Problem requirements
Which lines of the entries contain the word "main"? Please list them.

Given records
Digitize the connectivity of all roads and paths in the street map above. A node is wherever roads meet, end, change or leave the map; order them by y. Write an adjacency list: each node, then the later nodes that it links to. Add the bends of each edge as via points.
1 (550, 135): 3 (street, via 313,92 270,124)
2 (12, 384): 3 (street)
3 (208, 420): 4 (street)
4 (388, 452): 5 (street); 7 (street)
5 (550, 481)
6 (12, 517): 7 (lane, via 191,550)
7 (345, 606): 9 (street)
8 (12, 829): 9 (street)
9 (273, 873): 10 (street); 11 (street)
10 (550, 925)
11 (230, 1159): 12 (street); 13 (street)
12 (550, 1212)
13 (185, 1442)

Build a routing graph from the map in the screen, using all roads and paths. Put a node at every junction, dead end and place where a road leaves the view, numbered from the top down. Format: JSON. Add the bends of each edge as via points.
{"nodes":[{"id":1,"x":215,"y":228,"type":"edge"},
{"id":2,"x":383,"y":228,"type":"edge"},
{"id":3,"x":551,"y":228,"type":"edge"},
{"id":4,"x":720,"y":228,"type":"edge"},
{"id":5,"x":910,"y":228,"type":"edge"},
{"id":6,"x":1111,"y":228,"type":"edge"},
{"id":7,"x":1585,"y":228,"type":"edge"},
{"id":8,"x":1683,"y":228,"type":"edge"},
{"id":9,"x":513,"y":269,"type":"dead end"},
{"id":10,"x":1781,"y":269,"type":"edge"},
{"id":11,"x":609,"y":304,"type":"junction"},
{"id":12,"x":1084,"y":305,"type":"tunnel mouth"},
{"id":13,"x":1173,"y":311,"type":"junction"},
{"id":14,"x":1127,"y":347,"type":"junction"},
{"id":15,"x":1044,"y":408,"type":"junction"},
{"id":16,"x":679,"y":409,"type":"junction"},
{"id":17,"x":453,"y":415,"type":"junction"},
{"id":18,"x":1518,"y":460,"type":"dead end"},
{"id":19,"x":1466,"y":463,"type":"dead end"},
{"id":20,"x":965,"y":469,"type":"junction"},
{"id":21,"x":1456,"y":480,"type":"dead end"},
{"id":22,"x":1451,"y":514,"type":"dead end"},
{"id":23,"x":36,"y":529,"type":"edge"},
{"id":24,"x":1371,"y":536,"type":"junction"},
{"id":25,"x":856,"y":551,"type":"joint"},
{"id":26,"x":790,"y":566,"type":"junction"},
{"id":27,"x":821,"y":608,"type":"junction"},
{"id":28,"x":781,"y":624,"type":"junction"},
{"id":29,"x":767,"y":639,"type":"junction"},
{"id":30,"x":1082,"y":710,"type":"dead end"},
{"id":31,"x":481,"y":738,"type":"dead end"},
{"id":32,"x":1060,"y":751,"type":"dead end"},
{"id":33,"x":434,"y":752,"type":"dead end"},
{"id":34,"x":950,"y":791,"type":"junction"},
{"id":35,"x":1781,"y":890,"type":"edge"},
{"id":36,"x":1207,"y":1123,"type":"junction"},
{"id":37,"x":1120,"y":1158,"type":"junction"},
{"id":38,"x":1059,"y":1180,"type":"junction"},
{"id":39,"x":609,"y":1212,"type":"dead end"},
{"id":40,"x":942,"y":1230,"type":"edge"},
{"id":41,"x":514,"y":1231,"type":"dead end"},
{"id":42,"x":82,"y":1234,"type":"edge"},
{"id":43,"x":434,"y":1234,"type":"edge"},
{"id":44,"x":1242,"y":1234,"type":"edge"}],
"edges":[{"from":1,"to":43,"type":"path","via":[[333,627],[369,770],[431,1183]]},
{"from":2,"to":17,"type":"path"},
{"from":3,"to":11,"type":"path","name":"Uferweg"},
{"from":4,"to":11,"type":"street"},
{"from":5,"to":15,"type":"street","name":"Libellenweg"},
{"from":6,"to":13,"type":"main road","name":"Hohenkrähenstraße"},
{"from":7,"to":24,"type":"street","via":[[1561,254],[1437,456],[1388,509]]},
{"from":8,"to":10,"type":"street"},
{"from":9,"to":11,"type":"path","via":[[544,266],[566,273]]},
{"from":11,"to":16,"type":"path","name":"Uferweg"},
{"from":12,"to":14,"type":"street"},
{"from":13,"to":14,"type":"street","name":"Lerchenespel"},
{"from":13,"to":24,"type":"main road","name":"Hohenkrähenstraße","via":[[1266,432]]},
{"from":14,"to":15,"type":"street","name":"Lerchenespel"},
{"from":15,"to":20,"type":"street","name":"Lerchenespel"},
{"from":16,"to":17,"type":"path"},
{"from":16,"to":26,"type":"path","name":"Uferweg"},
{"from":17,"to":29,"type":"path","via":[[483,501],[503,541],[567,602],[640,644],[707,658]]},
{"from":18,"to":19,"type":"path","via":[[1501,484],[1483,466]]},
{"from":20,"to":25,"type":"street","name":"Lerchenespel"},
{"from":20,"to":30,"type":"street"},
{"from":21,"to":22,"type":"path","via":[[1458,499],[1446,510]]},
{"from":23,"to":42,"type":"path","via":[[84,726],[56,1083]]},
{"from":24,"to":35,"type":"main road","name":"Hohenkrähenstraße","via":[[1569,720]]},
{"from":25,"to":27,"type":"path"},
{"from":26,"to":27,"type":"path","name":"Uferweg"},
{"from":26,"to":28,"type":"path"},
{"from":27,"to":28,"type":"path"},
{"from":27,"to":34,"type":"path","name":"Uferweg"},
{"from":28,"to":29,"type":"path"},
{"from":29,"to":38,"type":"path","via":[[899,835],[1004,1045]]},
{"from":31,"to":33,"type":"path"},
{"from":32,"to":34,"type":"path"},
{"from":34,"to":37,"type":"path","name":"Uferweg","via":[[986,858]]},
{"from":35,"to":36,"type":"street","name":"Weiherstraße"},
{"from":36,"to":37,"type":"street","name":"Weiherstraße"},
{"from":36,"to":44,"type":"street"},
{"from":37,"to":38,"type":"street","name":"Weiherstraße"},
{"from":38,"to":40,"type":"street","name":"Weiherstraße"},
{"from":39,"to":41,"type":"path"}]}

Solution to the exercise
{"from":6,"to":13,"type":"main road","name":"Hohenkrähenstraße"},
{"from":13,"to":24,"type":"main road","name":"Hohenkrähenstraße","via":[[1266,432]]},
{"from":24,"to":35,"type":"main road","name":"Hohenkrähenstraße","via":[[1569,720]]},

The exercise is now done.